The map at the following link presents an interesting style. It make no attempt to be geographically accurate. What it does is present the Roman road network in Europe in a manner that makes it easy for a commander on the march to establish best routes and determine how many days it will take. This paricular map is a 1624 replica of Roman map that is much older.

Many scans here:
http://cgi.ebay.com/1624-Ortelius-PE...QQcmdZViewItem

It's an interestigng approach I hadn't thought about using. It also has some nice style effects.

----------


## Valarian

This is an interesting style, it's informative as far as it goes but I feel that the information can get lost in the pictorial representation. It's almost trying too hard to be a geographical map and an informative map.

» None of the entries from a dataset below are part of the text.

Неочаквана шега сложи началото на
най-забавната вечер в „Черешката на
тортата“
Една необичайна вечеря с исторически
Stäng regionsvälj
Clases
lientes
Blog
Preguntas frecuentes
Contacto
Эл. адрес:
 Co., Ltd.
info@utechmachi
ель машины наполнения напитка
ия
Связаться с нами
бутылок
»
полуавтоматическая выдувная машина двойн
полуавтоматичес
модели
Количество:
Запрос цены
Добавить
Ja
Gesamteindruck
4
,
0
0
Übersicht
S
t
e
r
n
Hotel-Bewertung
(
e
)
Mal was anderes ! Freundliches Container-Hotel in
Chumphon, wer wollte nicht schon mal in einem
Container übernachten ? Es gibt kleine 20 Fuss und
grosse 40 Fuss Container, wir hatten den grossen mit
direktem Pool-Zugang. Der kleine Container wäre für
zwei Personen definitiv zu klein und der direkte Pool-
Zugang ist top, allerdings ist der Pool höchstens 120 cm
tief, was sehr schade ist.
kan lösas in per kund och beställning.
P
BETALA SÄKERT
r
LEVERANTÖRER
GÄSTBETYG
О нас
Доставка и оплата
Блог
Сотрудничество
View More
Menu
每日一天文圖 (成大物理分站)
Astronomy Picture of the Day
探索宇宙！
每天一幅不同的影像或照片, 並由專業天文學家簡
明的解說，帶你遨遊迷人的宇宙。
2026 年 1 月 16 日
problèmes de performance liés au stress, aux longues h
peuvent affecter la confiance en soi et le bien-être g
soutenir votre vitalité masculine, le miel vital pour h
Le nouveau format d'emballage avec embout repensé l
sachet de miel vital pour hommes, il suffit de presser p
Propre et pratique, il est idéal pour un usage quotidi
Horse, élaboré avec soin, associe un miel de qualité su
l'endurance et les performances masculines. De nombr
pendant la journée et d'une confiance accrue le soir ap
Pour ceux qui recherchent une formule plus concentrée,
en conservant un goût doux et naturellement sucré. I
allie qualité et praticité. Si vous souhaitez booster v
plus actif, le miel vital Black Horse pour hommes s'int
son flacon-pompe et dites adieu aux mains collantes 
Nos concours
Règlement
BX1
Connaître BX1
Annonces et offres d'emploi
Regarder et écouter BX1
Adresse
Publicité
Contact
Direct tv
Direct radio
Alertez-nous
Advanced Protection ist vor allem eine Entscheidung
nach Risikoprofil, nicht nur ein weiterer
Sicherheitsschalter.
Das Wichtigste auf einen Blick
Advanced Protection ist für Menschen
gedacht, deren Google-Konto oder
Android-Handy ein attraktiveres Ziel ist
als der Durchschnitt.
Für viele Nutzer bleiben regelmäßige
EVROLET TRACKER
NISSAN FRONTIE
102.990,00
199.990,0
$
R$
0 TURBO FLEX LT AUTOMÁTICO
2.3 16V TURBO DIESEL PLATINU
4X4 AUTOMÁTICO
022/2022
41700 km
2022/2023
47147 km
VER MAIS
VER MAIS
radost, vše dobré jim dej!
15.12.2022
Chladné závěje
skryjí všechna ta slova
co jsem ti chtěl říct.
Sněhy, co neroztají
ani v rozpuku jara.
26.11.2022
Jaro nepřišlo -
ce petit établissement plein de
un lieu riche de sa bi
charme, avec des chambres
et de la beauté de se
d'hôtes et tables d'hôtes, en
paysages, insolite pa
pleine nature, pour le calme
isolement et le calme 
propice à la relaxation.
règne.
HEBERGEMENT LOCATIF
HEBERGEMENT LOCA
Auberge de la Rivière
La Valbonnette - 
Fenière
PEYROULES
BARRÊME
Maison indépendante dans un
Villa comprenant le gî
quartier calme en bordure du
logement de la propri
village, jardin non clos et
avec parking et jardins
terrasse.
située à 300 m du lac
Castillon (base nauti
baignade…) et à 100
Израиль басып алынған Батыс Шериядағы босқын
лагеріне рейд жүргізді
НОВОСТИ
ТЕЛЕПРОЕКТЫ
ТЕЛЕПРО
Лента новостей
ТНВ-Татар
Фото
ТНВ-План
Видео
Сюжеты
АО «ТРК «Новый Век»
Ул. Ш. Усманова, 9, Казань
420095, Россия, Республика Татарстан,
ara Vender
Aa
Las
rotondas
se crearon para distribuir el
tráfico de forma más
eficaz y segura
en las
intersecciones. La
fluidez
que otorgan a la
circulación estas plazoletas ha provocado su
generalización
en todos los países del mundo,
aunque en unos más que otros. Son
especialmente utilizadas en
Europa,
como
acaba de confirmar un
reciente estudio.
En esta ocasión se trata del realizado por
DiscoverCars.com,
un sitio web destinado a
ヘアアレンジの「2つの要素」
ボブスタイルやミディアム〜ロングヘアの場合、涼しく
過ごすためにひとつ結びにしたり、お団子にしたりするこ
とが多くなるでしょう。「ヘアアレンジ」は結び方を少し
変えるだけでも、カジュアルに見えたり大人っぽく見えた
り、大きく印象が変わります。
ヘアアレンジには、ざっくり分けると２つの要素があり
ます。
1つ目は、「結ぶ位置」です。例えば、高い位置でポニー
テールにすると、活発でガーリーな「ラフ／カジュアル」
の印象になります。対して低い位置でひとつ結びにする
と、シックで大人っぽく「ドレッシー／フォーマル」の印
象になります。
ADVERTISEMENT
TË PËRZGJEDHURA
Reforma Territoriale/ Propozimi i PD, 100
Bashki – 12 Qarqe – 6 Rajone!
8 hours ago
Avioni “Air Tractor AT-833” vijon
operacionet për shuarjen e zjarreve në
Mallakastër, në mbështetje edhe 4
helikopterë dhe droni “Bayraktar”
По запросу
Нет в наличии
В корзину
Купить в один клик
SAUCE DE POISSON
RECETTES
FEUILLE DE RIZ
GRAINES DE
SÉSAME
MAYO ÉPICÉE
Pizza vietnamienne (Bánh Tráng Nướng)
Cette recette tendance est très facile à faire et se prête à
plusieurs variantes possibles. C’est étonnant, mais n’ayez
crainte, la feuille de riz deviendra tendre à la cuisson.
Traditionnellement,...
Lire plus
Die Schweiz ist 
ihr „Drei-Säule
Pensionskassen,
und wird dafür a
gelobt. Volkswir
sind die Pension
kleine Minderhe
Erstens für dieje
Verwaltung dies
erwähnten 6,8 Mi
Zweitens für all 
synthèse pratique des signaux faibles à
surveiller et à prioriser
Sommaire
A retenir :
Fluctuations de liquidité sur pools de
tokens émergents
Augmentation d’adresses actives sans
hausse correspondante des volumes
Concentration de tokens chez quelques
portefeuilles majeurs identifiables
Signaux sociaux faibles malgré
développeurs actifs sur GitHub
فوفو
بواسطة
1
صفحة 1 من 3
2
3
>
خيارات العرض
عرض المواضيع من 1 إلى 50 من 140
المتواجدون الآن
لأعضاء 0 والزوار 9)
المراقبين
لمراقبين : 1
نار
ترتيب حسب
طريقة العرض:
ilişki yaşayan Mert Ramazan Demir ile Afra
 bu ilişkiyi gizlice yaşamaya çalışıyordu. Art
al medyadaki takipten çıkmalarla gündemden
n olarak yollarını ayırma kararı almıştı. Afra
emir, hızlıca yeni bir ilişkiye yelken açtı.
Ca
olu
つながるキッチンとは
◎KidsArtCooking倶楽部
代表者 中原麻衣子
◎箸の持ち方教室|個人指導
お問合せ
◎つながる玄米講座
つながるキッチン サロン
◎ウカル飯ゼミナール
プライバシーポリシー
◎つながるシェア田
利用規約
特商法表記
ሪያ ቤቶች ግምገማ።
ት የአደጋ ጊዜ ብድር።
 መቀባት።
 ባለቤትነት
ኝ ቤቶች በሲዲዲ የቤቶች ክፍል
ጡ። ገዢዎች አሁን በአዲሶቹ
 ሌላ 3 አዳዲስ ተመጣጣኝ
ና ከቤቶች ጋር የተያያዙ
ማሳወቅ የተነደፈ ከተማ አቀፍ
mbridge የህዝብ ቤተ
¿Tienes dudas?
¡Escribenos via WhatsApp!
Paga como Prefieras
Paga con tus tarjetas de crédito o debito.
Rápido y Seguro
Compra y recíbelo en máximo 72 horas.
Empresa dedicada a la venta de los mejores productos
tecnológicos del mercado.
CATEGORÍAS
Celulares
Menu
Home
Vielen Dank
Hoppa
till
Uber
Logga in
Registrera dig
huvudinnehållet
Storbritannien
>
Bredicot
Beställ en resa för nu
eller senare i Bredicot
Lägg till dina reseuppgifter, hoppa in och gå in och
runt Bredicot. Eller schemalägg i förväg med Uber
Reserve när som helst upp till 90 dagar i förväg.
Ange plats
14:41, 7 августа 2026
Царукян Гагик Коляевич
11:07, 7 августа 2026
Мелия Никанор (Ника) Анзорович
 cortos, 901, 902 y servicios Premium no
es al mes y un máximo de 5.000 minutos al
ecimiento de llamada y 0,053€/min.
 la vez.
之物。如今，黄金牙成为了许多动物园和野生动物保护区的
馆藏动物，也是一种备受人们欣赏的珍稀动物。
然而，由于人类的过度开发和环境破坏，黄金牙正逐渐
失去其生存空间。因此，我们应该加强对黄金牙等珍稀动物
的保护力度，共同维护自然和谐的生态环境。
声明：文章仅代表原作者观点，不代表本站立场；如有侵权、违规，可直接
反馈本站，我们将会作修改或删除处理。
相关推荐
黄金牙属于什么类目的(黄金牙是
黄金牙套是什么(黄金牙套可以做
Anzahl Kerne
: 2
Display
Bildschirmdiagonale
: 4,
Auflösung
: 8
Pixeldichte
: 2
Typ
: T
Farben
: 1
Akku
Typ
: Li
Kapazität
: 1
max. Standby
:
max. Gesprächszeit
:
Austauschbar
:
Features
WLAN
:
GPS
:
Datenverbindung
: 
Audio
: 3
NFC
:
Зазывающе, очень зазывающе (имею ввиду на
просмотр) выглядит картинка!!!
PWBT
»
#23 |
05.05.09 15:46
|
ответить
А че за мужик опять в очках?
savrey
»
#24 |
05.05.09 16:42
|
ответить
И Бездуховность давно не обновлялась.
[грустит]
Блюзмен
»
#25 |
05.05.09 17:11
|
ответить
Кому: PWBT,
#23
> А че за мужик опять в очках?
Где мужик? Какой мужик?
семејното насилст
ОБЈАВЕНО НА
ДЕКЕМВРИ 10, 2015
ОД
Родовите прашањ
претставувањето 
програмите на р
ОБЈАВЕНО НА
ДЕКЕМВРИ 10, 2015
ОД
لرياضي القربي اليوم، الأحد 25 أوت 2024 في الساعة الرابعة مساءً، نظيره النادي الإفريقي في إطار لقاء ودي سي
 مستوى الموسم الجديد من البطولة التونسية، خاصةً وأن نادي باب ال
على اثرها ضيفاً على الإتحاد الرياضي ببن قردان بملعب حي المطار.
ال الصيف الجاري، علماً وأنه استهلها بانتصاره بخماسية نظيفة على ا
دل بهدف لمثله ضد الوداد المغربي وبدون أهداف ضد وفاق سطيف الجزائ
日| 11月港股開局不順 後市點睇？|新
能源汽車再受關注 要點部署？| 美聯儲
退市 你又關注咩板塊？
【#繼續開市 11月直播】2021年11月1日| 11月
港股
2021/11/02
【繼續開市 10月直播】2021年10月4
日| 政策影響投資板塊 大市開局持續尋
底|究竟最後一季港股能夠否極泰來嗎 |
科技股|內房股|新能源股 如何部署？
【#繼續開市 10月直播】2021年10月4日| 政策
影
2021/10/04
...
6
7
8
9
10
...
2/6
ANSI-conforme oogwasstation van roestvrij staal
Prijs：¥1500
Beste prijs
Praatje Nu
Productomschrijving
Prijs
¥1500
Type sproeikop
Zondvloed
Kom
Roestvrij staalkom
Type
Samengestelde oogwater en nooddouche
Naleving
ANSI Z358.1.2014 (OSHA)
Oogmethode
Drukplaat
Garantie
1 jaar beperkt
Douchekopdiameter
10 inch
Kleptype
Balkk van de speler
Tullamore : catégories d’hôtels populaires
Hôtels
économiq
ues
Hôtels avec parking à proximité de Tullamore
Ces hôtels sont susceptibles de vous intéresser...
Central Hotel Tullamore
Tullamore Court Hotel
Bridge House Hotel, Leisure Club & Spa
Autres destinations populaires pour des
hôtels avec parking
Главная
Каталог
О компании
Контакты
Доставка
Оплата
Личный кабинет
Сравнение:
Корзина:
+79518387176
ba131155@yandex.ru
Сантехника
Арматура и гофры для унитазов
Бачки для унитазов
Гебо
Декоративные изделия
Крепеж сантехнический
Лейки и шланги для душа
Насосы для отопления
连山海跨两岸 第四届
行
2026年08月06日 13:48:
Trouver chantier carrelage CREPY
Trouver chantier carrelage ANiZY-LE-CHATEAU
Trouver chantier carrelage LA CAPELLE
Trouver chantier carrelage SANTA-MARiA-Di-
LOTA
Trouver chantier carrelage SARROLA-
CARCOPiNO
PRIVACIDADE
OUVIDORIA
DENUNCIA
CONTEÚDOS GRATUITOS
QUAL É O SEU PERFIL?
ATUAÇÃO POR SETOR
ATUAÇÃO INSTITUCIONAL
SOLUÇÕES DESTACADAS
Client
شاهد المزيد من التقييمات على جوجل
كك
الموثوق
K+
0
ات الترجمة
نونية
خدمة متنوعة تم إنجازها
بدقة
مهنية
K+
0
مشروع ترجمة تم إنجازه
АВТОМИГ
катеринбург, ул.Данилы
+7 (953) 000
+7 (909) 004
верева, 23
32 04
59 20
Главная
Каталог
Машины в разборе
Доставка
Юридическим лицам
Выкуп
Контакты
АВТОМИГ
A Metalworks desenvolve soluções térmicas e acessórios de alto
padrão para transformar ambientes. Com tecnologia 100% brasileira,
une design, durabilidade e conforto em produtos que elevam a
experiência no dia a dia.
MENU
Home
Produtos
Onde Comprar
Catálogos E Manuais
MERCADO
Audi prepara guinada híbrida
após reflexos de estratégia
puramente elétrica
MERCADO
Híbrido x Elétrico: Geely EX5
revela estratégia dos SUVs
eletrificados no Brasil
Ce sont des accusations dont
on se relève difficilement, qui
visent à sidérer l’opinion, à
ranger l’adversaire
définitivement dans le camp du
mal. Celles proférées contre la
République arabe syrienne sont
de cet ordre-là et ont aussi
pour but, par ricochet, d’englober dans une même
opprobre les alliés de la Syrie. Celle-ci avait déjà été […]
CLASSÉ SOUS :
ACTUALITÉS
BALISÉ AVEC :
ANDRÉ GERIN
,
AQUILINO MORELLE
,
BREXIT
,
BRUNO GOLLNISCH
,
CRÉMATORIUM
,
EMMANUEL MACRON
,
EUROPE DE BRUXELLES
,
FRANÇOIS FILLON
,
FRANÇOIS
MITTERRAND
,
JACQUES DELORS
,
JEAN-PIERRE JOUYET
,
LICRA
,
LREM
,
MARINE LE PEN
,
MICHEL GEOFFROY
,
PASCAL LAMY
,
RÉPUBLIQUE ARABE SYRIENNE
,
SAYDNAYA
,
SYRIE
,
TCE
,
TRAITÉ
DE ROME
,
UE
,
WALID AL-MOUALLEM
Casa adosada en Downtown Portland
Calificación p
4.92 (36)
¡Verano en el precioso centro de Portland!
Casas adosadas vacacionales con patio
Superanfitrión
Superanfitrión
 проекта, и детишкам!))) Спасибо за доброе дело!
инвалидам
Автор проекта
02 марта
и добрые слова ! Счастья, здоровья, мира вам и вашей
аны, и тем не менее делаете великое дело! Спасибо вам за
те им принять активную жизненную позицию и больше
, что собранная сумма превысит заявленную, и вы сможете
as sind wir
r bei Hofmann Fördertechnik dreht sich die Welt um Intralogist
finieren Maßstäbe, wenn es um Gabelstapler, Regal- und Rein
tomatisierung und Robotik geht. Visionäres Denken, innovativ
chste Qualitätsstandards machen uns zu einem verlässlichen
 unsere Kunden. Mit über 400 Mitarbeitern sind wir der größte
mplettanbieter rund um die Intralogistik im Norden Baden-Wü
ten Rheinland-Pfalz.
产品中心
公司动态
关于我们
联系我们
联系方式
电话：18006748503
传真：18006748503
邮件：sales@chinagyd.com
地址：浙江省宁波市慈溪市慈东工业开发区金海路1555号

The medieval strip map was also a means to show routes rather than strict geography. Personally, I find this style easier to read. Here's a masterful example of the style done by Allyn Bowker.

----------


## ravells

Those 1600 computers had a really good 'inner glow'! what caught my eye about the map was the chap sat in the throne and the big tower. It's never really occured to me to put in symbols like those (oversized). And why not?

----------


## Valarian

A lot of medieval maps use size of the image for a city or town to denote importance.

----------


## Paul

According to the auction write-up, many of the large figures are patron gods or famous figures associtated with the cities they represent. (Like having a large pirate next to Tampa and a large cowboy next to Dallas, perhaps.)

----------


## Midgardsormr

You mean like this?

----------


## Paul

Yeah, except with an actual cowboy and pirate.  :Wink:

----------


## RPMiller

And 49er and Raider.  :Wink:

----------


## jaerdaph

> You mean like this?


I am devistated that my Bills didn't make the cut on this map. Devistated I tell you.  :Frown: 

Actually, I'm more devistated that the Bills have gone four times and still haven't won a Super Bowl. 

 :Smile:

----------